Edit tracking data:
▼▼▼

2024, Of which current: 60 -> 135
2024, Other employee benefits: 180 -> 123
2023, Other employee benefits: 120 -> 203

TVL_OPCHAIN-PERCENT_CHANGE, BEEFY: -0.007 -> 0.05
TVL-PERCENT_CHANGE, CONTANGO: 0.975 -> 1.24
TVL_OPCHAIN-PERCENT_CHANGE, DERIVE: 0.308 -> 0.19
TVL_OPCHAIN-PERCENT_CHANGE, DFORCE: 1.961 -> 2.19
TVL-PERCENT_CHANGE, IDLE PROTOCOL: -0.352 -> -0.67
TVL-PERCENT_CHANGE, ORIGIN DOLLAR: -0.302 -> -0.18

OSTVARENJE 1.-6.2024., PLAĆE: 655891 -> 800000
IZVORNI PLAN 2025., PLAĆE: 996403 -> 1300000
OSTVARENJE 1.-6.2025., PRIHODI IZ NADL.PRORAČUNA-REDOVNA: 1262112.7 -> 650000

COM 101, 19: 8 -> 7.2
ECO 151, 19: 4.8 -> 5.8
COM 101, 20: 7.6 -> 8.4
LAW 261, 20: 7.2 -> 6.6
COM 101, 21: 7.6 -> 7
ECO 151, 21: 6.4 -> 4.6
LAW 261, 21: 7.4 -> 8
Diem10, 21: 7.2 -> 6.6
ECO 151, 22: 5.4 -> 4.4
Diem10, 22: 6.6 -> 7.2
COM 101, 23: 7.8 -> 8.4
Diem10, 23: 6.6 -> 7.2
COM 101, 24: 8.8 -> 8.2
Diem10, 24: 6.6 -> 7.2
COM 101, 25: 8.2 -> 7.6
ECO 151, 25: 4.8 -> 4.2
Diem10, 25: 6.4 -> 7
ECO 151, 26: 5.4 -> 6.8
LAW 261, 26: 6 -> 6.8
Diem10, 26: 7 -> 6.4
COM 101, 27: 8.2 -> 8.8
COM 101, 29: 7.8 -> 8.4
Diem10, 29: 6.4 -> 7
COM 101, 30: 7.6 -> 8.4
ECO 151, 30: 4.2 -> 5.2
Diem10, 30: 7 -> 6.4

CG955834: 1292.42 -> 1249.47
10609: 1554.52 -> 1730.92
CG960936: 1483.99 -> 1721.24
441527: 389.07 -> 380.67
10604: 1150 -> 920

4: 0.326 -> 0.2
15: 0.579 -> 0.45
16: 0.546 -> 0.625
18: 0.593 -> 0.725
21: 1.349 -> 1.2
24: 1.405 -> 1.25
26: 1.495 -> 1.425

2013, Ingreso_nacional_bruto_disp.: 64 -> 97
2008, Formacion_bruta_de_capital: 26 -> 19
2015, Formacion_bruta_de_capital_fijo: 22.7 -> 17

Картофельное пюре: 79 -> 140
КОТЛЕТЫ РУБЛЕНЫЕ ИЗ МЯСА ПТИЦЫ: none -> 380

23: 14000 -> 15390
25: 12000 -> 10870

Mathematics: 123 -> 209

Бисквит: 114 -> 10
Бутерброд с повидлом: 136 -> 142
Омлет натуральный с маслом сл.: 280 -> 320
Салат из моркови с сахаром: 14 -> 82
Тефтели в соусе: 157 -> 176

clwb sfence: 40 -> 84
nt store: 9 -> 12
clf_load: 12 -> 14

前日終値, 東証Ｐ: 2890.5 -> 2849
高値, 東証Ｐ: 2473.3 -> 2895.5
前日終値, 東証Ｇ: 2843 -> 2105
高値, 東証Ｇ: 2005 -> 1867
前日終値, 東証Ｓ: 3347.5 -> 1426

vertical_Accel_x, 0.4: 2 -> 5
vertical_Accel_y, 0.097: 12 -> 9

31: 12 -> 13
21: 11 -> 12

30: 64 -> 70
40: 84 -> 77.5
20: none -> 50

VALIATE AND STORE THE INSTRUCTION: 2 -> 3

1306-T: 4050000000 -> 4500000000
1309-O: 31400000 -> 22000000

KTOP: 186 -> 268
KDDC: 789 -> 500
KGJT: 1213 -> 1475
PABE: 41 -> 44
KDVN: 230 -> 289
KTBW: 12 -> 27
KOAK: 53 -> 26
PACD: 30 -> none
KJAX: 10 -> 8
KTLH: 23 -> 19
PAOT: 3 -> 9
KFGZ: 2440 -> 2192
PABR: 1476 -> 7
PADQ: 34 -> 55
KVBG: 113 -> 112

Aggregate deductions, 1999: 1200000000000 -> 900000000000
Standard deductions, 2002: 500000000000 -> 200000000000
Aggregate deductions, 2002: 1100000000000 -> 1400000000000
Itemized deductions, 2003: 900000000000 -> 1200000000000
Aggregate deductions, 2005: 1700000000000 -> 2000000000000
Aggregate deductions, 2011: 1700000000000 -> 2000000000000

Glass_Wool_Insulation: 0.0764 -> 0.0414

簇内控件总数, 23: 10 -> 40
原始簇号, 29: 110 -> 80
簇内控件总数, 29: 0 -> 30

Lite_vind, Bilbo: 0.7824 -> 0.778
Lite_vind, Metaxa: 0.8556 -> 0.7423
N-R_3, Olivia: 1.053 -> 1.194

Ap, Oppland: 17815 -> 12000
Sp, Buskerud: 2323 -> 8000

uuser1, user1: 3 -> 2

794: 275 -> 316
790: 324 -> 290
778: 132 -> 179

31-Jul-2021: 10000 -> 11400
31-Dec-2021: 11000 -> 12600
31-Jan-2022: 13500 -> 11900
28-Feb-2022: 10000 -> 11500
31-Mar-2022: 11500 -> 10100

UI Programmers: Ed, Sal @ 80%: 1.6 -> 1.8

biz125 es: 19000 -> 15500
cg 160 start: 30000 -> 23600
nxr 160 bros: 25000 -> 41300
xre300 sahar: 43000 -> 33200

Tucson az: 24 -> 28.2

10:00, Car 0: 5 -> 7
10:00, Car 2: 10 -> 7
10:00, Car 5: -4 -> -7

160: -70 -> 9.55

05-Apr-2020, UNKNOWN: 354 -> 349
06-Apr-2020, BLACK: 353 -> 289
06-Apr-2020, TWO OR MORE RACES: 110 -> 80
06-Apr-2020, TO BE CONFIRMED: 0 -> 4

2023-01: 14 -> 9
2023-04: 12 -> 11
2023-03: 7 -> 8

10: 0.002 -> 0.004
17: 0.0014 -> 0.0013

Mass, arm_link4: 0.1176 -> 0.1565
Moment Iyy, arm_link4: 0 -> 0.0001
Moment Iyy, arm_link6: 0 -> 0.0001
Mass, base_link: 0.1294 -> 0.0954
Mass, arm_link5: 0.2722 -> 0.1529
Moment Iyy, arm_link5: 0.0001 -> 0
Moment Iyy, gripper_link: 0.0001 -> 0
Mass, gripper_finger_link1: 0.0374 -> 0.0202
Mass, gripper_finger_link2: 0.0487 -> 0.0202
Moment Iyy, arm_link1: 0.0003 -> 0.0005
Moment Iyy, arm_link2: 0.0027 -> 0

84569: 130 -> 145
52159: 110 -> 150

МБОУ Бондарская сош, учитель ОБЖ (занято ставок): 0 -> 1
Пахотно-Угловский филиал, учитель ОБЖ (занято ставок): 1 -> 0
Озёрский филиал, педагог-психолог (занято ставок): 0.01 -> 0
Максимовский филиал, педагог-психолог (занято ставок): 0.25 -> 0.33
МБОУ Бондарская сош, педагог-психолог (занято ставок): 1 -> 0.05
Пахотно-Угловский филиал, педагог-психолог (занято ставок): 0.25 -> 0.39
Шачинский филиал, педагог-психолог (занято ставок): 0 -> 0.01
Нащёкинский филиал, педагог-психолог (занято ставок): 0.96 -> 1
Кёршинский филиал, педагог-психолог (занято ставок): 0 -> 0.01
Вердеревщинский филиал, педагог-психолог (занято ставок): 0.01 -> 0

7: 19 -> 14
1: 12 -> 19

▲▲▲

**EXERCISE DIRECTIONS**
From the entries above, write out only the lines starting at the line that holds "2023-01: 14 -> 9" and ending at the line that holds "Mass, base_link: 0.1294 -> 0.0954", keeping both and matching them exactly.

**OUTPUT OF THE TASK**
2023-01: 14 -> 9
2023-04: 12 -> 11
2023-03: 7 -> 8

10: 0.002 -> 0.004
17: 0.0014 -> 0.0013

Mass, arm_link4: 0.1176 -> 0.1565
Moment Iyy, arm_link4: 0 -> 0.0001
Moment Iyy, arm_link6: 0 -> 0.0001
Mass, base_link: 0.1294 -> 0.0954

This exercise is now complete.